Ronaldo vs Messi, qual o melhor? A eterna discussão de café e de caixas de comentários de jornais desportivos. Ronaldo gera mais inveja, logo tem mais haters. Messi gera mais empatia, mas não é português. Ronaldo foi formado no Sporting, o que faz com que a maioria dos portugueses o veja com palas. Messi é estrangeiro, o que lhe dá vantagem, já que o português é um povo meio ciumento e que gosta de dizer mal dos seus. Eu vejo resumos e vídeos na Internet, não sigo os jogos todos de cada um deles, sei lá eu quem é o melhor de sempre. Pelos highlights do YouTube é o Shikabala. O que sei é que quem gosta de futebol, como eu, deveria era estar grato por viver numa época em que vê os dois melhores de todos os tempos a jogar ao mesmo tempo e ao mais alto nível durante mais de uma década.

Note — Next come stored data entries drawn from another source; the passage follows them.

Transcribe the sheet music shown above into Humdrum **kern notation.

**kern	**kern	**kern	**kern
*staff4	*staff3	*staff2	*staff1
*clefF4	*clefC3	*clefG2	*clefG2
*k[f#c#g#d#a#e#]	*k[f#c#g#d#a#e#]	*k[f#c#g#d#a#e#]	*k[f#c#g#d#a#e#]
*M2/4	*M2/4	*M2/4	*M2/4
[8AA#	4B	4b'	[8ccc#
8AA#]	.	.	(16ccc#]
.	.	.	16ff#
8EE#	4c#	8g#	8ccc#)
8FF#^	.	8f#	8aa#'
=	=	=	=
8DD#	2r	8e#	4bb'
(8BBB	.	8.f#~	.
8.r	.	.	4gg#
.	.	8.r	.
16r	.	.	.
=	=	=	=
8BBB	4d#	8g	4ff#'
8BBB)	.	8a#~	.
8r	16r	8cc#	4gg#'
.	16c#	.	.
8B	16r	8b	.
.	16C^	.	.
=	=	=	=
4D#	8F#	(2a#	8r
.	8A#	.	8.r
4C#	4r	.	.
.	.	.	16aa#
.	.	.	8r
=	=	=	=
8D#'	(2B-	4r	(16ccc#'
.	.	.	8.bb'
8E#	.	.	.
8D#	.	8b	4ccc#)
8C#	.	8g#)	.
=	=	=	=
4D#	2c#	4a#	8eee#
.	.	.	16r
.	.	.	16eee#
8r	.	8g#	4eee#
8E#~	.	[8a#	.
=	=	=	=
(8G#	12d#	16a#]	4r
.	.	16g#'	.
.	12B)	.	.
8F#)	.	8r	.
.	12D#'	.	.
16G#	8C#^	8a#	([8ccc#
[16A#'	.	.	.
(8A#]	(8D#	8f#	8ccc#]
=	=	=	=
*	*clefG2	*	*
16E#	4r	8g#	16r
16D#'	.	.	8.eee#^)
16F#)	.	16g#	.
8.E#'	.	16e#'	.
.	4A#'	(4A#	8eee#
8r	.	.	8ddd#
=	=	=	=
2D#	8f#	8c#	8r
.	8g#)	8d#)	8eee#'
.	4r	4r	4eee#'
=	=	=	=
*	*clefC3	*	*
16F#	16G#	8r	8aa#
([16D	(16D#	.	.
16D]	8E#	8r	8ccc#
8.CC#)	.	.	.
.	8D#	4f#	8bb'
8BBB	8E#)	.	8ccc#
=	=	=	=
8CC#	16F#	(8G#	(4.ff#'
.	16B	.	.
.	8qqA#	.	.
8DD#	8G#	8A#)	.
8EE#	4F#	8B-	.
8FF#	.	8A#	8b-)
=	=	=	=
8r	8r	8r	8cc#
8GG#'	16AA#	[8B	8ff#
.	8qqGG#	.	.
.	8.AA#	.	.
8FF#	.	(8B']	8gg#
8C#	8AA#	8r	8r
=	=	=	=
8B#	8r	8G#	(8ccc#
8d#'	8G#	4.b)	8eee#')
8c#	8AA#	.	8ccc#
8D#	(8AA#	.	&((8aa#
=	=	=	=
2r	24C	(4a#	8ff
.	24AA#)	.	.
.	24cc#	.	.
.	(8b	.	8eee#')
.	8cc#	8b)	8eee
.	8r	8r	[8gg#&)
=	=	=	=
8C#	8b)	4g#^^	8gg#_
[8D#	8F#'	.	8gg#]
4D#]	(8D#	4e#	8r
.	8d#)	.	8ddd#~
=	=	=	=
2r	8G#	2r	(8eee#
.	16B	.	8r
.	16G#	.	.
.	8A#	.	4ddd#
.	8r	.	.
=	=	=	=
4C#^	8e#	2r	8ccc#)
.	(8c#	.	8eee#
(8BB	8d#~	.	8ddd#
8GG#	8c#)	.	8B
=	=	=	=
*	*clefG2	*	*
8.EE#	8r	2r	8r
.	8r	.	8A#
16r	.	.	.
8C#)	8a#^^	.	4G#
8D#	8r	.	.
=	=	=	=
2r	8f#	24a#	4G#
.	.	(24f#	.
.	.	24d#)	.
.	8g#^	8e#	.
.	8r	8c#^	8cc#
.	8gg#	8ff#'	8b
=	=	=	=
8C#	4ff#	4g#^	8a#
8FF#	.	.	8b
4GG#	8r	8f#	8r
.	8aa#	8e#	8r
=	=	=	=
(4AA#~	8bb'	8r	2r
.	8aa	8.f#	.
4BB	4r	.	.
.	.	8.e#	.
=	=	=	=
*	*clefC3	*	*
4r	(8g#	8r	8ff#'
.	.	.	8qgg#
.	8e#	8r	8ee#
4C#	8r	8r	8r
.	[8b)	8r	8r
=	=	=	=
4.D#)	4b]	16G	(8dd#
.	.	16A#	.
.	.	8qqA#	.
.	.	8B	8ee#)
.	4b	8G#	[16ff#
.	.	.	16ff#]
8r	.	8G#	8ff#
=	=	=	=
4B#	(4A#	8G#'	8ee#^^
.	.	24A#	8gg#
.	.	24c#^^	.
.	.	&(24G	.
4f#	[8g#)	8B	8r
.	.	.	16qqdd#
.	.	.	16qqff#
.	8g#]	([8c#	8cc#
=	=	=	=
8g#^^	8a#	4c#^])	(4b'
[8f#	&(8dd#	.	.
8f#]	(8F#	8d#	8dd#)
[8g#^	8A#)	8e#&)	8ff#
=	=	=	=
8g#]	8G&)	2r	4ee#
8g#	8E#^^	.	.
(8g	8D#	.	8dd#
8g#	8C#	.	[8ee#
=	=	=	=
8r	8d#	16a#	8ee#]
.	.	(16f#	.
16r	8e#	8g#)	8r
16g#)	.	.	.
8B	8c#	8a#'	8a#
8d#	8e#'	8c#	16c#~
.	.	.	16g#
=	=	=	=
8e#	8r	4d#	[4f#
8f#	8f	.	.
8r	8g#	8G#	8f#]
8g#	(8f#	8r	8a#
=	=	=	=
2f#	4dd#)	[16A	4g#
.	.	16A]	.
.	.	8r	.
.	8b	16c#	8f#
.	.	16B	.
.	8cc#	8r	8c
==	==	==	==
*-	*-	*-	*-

Uma rivalidade que, apesar de não ser binária, gera tamanha controvérsia que pode desencadear a terceira guerra mundial é uma simples pergunta: onde se come a melhor francesinha no Porto? Uns espumam porque dizem que é em Braga ou em Vila do Conde, não tendo percebido a parte “no Porto” da pergunta. Outros dizem que é A, B ou C, indo até Z em Gaia ou Matosinhos. A variedade das respostas mostra que todas as nossas rivalidades são inconsequentes e parvas, porque há gostos para tudo e isso torna o mundo mais diverso e interessante. Toda a gente tem direito a ter os seus gostos e temos de os respeitar. Menos quem põe banana na pizza, isso é gente doente que devia estar internada com um colete-de-forças.